Mengutip Brittanica, serangan yang dimotori Mesir dan Suriah dimulai pada 6 Oktober 1973—bertepatan dengan hari suci umat Yahudi, Yom Kippur. Menariknya, pertempuran juga berlangsung selama bulan Ramadan, yang menjadi bulan suci bagi umat Islam. Konflik ini berlanjut hingga 26 Oktober 1973.

Presiden Mesir saat itu, Anwar Sadat, mengambil langkah agresif sebagai bentuk kekecewaan atas penolakan Israel terhadap inisiatif perdamaian pasca kekalahan Arab di Perang Enam Hari. Situasi pun berkembang menjadi konflik bersenjata berskala penuh pada 1973.


Serangan Dua Front: Saat Israel Terdesak

Pada 6 Oktober sore, Mesir dan Suriah menggencarkan serangan secara bersamaan dari dua arah berbeda. Efek kejutan berada di pihak Arab. Pasukan Mesir berhasil melintasi Terusan Suez lebih mudah dari perkiraan dengan korban minimal. Di sisi lain, pasukan Suriah melancarkan serangan intens ke posisi Israel dan menembus pertahanan di Dataran Tinggi Golan.

Berbeda dari Perang Enam Hari pada 1967, serangan kali ini berlangsung intens dan membuat Israel kewalahan. Persediaan amunisi cadangan mulai menipis akibat serangan tanpa henti.

Perdana Menteri Israel saat itu, Golda Meir, segera meminta bantuan dari Amerika Serikat. Sementara itu, militer Israel menyusun ulang strategi secara tergesa-gesa. Awalnya, AS enggan terlibat, namun sikap ini berubah drastis ketika Uni Soviet mulai mengirimkan bantuan militer ke Mesir dan Suriah.

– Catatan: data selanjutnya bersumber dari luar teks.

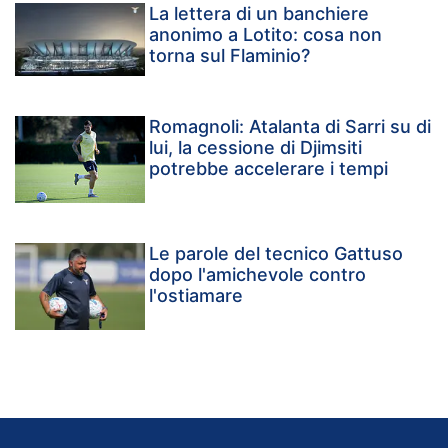
La lettera di un banchiere
anonimo a Lotito: cosa non
torna sul Flaminio?
Romagnoli: Atalanta di Sarri su di
lui, la cessione di Djimsiti
potrebbe accelerare i tempi
Le parole del tecnico Gattuso
dopo l'amichevole contro
l'ostiamare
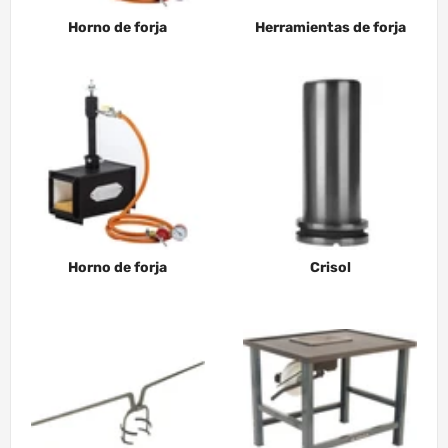
Horno de forja
Herramientas de forja
Horno de forja
Crisol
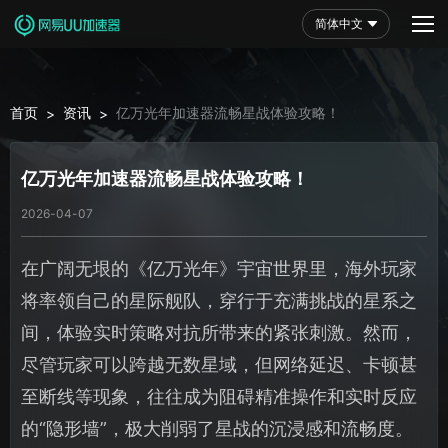
简体中文
首页
资讯
亿万光年加速器流畅星战体验攻略！
>
>
亿万光年加速器流畅星战体验攻略！
2026-04-07
在广阔无垠的《亿万光年》宇宙世界里，海外玩家
将率领自己的星际舰队，穿行于充满挑战的星系之
间，体验实时策略对抗所带来的紧张刺激。然而，
尽管玩家可以跨越无数星域，但网络延迟、卡顿甚
至断线等现象，往往成为阻碍精准操作和实时反应
的“隐形墙”，极大削弱了星战的沉浸感和流畅度。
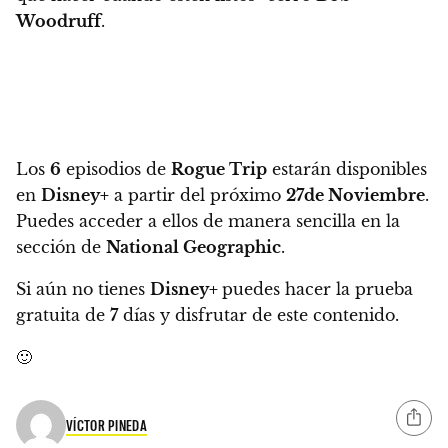
Woodruff
.
Los
6
episodios de
Rogue Trip
estarán disponibles
en
Disney
+
a partir del próximo
27
de Noviembre
.
Puedes acceder a ellos de manera sencilla en la
sección de
National Geographic
.
Si aún no tienes
Disney+
puedes hacer la prueba
gratuita de
7
días y disfrutar de este contenido.
🙂
VÍCTOR PINEDA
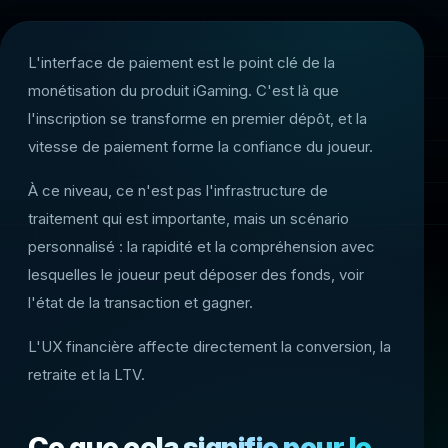
L'interface de paiement est le point clé de la
monétisation du produit iGaming. C'est là que
l'inscription se transforme en premier dépôt, et la
vitesse de paiement forme la confiance du joueur.
À ce niveau, ce n'est pas l'infrastructure de
traitement qui est importante, mais un scénario
personnalisé : la rapidité et la compréhension avec
lesquelles le joueur peut déposer des fonds, voir
l'état de la transaction et gagner.
L'UX financière affecte directement la conversion, la
retraite et la LTV.
Ce que cela signifie pour le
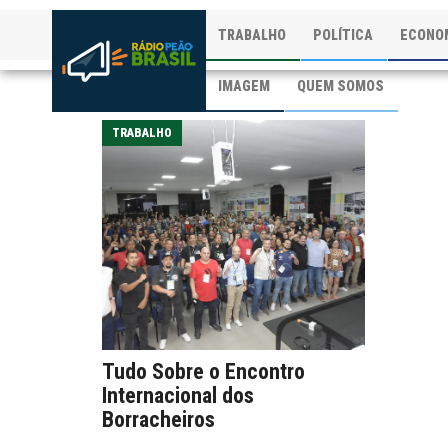
TRABALHO
POLÍTICA
ECONO
IMAGEM
QUEM SOMOS
TRABALHO
Tudo Sobre o Encontro
Internacional dos
Borracheiros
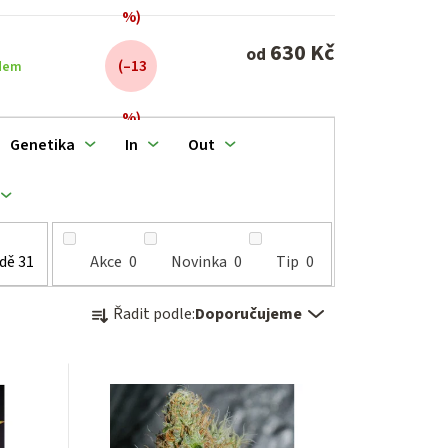
%)
630 Kč
od
(–13
dem
%)
Genetika
In
Out
adě
31
Akce
0
Novinka
0
Tip
0
Ř
Řadit podle:
Doporučujeme
a
z
e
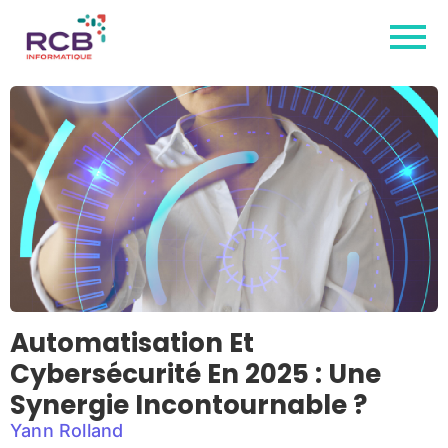
Automatisation Et
Cybersécurité En 2025 : Une
Synergie Incontournable ?
Yann Rolland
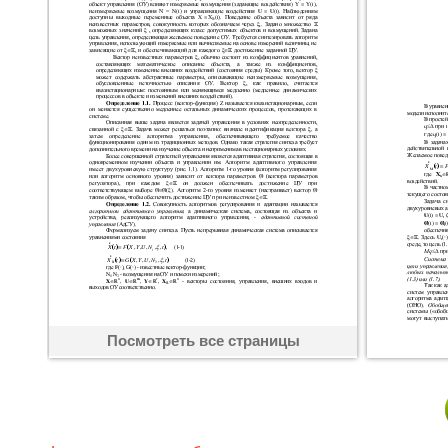
Посмотреть все страницы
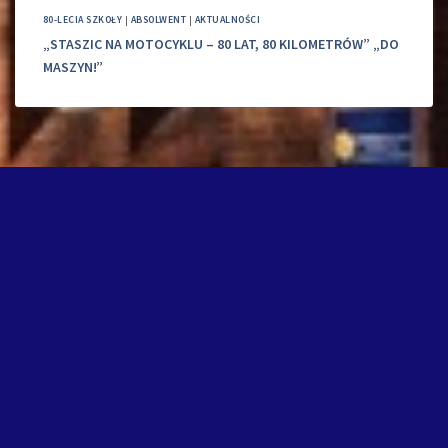
80-LECIA SZKOŁY
|
ABSOLWENT
|
AKTUALNOŚCI
„STASZIC NA MOTOCYKLU – 80 LAT, 80 KILOMETRÓW” „DO
MASZYN!”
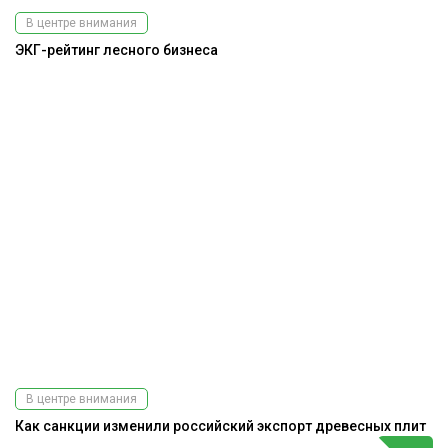
В центре внимания
ЭКГ-рейтинг лесного бизнеса
В центре внимания
Как санкции изменили российский экспорт древесных плит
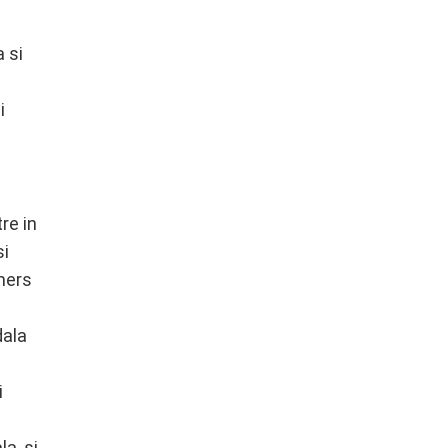
 si
i
re in
si
 mers
dala
i
a, si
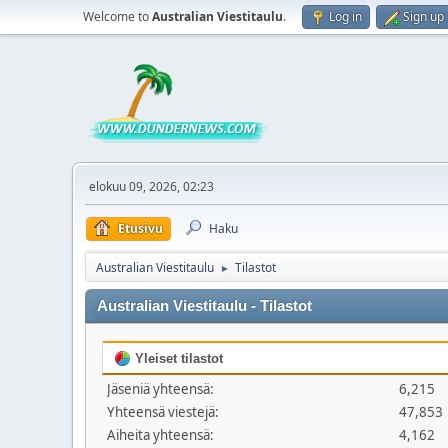
Welcome to
Australian Viestitaulu
.
Log in
Sign up
elokuu 09, 2026, 02:23
Etusivu
Haku
Australian Viestitaulu
Tilastot
►
Australian Viestitaulu - Tilastot
Yleiset tilastot
Jäseniä yhteensä:
6,215
Yhteensä viestejä:
47,853
Aiheita yhteensä:
4,162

Merespons langkah Soviet, Presiden AS Richard Nixon memerintahkan pembukaan jalur pasokan senjata darurat ke Israel. Hal ini dilakukan meski negara-negara Arab merespons dengan embargo minyak dan sejumlah sekutu AS menolak memfasilitasi pengiriman senjata.

Dibantu suplai militer dari AS, militer Israel segera bangkit. Serangan balasan dilancarkan dan sistem pertahanan udara Mesir berhasil dilumpuhkan. Dipimpin Jenderal Ariel Sharon, pasukan Israel menyeberangi Terusan Suez dan mengepung Tentara Ketiga Mesir.

Di front Golan, pasukan Israel juga berhasil memukul mundur militer Suriah. Meski menelan banyak korban, mereka mampu mendorong posisi hingga ke tepi Dataran Tinggi Golan, mendekati Damaskus.

Gencatan Senjata dan Dampak Jangka Panjang

Pada 22 Oktober, Dewan Keamanan PBB mengeluarkan Resolusi 338 yang menyerukan penghentian segera konflik bersenjata. Namun, pertempuran masih berlanjut selama beberapa hari. PBB lalu kembali menyerukan gencatan senjata lewat Resolusi 339 dan 340.

Tekanan internasional yang meningkat akhirnya membuat konflik resmi berakhir pada 26 Oktober. Israel dan Mesir menandatangani kesepakatan gencatan senjata pada 11 November. Gencatan senjata dengan Suriah baru tercapai pada 31 Mei 1974.

Meski tidak langsung mengubah lanskap konflik Arab-Israel, perang ini menjadi titik balik penting dalam proses perdamaian antara Israel dan Mesir. Perjanjian damai keduanya kelak menghasilkan pengembalian penuh Semenanjung Sinai ke Mesir sebagai imbalan perdamaian permanen.

Konflik ini terbukti menimbulkan kerugian besar bagi ketiga negara: Israel, Mesir, dan Suriah. Jumlah korban jiwa yang tinggi serta hancurnya peralatan militer secara signifikan menjadi catatan kelam. Walaupun Israel berhasil mempertahankan Semenanjung Sinai, mereka tak pernah sepenuhnya membangun kembali sistem pertahanan kuat yang dihancurkan Mesir di sepanjang Terusan Suez pada 6 Oktober.

Situasi inilah yang memaksa kedua negara menyusun pengaturan penarikan pasukan secara bertahap dan mempercepat upaya negosiasi menuju penyelesaian damai yang bersifat permanen.